--- START ---

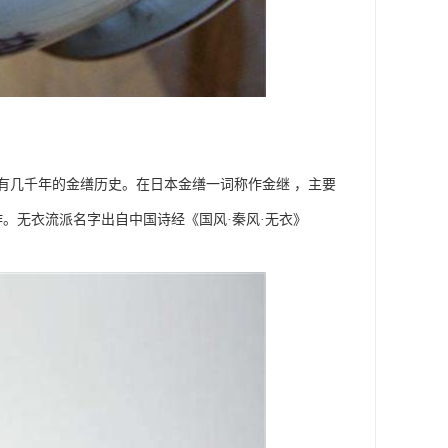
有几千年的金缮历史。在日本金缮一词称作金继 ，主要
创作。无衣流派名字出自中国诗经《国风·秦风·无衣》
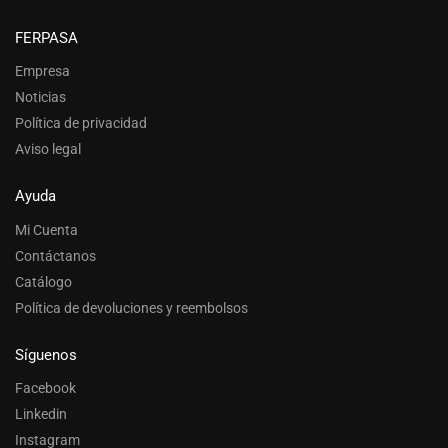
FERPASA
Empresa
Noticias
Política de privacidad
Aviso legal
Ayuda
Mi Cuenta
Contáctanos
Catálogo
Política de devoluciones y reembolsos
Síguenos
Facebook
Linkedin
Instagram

--- END ---
--- START ---

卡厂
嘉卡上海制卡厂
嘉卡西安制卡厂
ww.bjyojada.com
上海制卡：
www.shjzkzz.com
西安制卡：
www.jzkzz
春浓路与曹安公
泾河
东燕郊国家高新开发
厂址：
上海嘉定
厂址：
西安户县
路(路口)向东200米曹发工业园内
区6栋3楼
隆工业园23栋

--- END ---
--- START ---

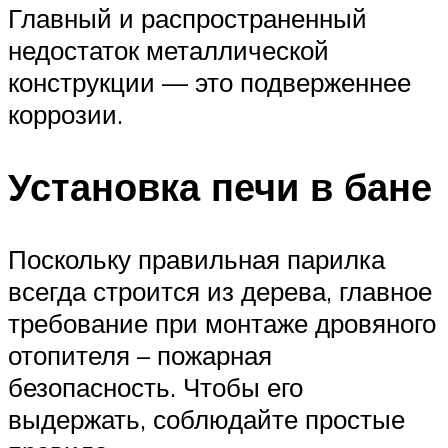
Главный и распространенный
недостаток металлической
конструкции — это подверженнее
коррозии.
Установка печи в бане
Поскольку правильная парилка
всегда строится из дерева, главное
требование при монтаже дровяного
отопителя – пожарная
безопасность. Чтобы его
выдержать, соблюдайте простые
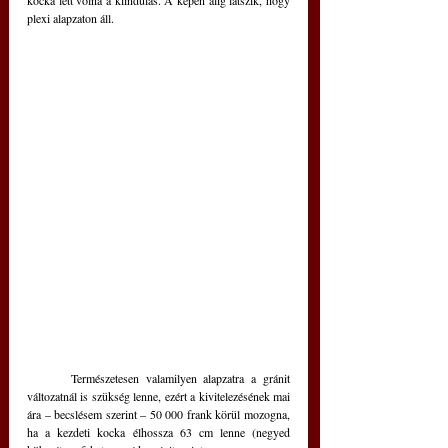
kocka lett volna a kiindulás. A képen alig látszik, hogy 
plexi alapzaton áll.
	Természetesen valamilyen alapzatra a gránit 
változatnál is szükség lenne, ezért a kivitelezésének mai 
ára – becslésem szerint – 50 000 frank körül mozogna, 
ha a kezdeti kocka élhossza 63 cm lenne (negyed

--- END ---

■ Assignment
Copy out each line of the listing that contains the word "kocka".

■ Answer below
kocka lett volna a kiindulás. A képen alig látszik, hogy 
ha a kezdeti kocka élhossza 63 cm lenne (negyed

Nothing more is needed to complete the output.